◆ WORK INSTRUCTIONS:
Rewrite all of the records below, substituting "species" for every occurrence of "scientific name" and changing nothing else.
=== THE DATA ===
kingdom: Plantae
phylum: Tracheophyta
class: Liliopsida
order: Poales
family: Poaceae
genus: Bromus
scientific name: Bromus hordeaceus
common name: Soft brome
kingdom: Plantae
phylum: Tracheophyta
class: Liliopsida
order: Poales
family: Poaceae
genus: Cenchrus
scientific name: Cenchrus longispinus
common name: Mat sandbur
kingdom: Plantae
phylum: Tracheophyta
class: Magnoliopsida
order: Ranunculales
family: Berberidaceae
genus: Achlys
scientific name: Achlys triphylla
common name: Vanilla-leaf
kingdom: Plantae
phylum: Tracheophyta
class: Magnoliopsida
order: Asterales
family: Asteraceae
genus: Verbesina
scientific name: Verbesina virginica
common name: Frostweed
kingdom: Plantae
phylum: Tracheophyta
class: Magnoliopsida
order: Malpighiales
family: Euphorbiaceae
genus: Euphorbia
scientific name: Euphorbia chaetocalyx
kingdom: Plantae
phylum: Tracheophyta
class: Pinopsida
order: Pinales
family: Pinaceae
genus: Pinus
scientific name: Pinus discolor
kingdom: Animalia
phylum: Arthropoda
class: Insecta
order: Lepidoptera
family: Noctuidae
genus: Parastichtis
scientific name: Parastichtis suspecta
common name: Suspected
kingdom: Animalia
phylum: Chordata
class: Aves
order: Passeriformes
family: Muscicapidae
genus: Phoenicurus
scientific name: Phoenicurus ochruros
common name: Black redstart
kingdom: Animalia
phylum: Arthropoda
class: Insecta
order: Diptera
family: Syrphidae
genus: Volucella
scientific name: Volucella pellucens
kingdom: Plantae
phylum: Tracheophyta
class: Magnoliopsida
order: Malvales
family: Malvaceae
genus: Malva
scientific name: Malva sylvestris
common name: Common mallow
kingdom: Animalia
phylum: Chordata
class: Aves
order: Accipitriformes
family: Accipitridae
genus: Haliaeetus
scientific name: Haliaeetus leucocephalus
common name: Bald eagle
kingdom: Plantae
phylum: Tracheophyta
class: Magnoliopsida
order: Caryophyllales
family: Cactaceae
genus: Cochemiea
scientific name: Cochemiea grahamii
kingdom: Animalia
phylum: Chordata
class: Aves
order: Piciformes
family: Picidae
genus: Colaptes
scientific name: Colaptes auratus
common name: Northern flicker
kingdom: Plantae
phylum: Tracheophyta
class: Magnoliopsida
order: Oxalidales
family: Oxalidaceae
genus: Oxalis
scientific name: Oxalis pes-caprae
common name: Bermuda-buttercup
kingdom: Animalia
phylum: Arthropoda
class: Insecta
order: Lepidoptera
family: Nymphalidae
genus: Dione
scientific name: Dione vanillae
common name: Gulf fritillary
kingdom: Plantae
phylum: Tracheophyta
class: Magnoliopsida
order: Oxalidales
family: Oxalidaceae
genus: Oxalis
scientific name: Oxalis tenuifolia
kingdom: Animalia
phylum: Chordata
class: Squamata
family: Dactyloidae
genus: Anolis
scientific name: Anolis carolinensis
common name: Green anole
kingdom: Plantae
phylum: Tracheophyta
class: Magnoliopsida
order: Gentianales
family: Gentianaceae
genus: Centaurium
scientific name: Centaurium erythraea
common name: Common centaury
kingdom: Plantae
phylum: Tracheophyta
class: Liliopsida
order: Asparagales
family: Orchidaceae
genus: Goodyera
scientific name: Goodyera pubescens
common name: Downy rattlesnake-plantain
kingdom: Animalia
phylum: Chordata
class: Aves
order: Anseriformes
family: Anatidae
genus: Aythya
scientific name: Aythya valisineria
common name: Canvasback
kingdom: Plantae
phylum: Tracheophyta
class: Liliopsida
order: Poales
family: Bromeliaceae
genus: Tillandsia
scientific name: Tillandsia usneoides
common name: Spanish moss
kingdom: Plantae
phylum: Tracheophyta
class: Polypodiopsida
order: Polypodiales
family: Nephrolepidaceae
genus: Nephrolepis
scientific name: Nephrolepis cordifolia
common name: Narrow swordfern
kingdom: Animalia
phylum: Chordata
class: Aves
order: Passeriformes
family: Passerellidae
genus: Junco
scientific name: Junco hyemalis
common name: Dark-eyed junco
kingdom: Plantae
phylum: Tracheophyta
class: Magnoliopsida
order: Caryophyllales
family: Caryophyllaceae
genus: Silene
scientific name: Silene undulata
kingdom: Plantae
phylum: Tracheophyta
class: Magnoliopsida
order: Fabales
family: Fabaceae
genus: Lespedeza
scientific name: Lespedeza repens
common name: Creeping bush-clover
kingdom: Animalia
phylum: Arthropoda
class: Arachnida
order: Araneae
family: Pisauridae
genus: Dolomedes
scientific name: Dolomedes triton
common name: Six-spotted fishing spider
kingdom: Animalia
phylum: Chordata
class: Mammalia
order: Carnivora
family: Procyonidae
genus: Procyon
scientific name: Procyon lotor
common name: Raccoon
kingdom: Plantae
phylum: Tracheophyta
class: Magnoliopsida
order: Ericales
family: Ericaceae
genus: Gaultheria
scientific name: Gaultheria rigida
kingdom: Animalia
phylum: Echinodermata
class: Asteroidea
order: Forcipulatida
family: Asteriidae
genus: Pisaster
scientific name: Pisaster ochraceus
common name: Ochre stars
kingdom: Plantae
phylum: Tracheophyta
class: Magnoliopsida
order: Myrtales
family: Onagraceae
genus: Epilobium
===
◆ FULL ANSWER:
kingdom: Plantae
phylum: Tracheophyta
class: Liliopsida
order: Poales
family: Poaceae
genus: Bromus
species: Bromus hordeaceus
common name: Soft brome
kingdom: Plantae
phylum: Tracheophyta
class: Liliopsida
order: Poales
family: Poaceae
genus: Cenchrus
species: Cenchrus longispinus
common name: Mat sandbur
kingdom: Plantae
phylum: Tracheophyta
class: Magnoliopsida
order: Ranunculales
family: Berberidaceae
genus: Achlys
species: Achlys triphylla
common name: Vanilla-leaf
kingdom: Plantae
phylum: Tracheophyta
class: Magnoliopsida
order: Asterales
family: Asteraceae
genus: Verbesina
species: Verbesina virginica
common name: Frostweed
kingdom: Plantae
phylum: Tracheophyta
class: Magnoliopsida
order: Malpighiales
family: Euphorbiaceae
genus: Euphorbia
species: Euphorbia chaetocalyx
kingdom: Plantae
phylum: Tracheophyta
class: Pinopsida
order: Pinales
family: Pinaceae
genus: Pinus
species: Pinus discolor
kingdom: Animalia
phylum: Arthropoda
class: Insecta
order: Lepidoptera
family: Noctuidae
genus: Parastichtis
species: Parastichtis suspecta
common name: Suspected
kingdom: Animalia
phylum: Chordata
class: Aves
order: Passeriformes
family: Muscicapidae
genus: Phoenicurus
species: Phoenicurus ochruros
common name: Black redstart
kingdom: Animalia
phylum: Arthropoda
class: Insecta
order: Diptera
family: Syrphidae
genus: Volucella
species: Volucella pellucens
kingdom: Plantae
phylum: Tracheophyta
class: Magnoliopsida
order: Malvales
family: Malvaceae
genus: Malva
species: Malva sylvestris
common name: Common mallow
kingdom: Animalia
phylum: Chordata
class: Aves
order: Accipitriformes
family: Accipitridae
genus: Haliaeetus
species: Haliaeetus leucocephalus
common name: Bald eagle
kingdom: Plantae
phylum: Tracheophyta
class: Magnoliopsida
order: Caryophyllales
family: Cactaceae
genus: Cochemiea
species: Cochemiea grahamii
kingdom: Animalia
phylum: Chordata
class: Aves
order: Piciformes
family: Picidae
genus: Colaptes
species: Colaptes auratus
common name: Northern flicker
kingdom: Plantae
phylum: Tracheophyta
class: Magnoliopsida
order: Oxalidales
family: Oxalidaceae
genus: Oxalis
species: Oxalis pes-caprae
common name: Bermuda-buttercup
kingdom: Animalia
phylum: Arthropoda
class: Insecta
order: Lepidoptera
family: Nymphalidae
genus: Dione
species: Dione vanillae
common name: Gulf fritillary
kingdom: Plantae
phylum: Tracheophyta
class: Magnoliopsida
order: Oxalidales
family: Oxalidaceae
genus: Oxalis
species: Oxalis tenuifolia
kingdom: Animalia
phylum: Chordata
class: Squamata
family: Dactyloidae
genus: Anolis
species: Anolis carolinensis
common name: Green anole
kingdom: Plantae
phylum: Tracheophyta
class: Magnoliopsida
order: Gentianales
family: Gentianaceae
genus: Centaurium
species: Centaurium erythraea
common name: Common centaury
kingdom: Plantae
phylum: Tracheophyta
class: Liliopsida
order: Asparagales
family: Orchidaceae
genus: Goodyera
species: Goodyera pubescens
common name: Downy rattlesnake-plantain
kingdom: Animalia
phylum: Chordata
class: Aves
order: Anseriformes
family: Anatidae
genus: Aythya
species: Aythya valisineria
common name: Canvasback
kingdom: Plantae
phylum: Tracheophyta
class: Liliopsida
order: Poales
family: Bromeliaceae
genus: Tillandsia
species: Tillandsia usneoides
common name: Spanish moss
kingdom: Plantae
phylum: Tracheophyta
class: Polypodiopsida
order: Polypodiales
family: Nephrolepidaceae
genus: Nephrolepis
species: Nephrolepis cordifolia
common name: Narrow swordfern
kingdom: Animalia
phylum: Chordata
class: Aves
order: Passeriformes
family: Passerellidae
genus: Junco
species: Junco hyemalis
common name: Dark-eyed junco
kingdom: Plantae
phylum: Tracheophyta
class: Magnoliopsida
order: Caryophyllales
family: Caryophyllaceae
genus: Silene
species: Silene undulata
kingdom: Plantae
phylum: Tracheophyta
class: Magnoliopsida
order: Fabales
family: Fabaceae
genus: Lespedeza
species: Lespedeza repens
common name: Creeping bush-clover
kingdom: Animalia
phylum: Arthropoda
class: Arachnida
order: Araneae
family: Pisauridae
genus: Dolomedes
species: Dolomedes triton
common name: Six-spotted fishing spider
kingdom: Animalia
phylum: Chordata
class: Mammalia
order: Carnivora
family: Procyonidae
genus: Procyon
species: Procyon lotor
common name: Raccoon
kingdom: Plantae
phylum: Tracheophyta
class: Magnoliopsida
order: Ericales
family: Ericaceae
genus: Gaultheria
species: Gaultheria rigida
kingdom: Animalia
phylum: Echinodermata
class: Asteroidea
order: Forcipulatida
family: Asteriidae
genus: Pisaster
species: Pisaster ochraceus
common name: Ochre stars
kingdom: Plantae
phylum: Tracheophyta
class: Magnoliopsida
order: Myrtales
family: Onagraceae
genus: Epilobium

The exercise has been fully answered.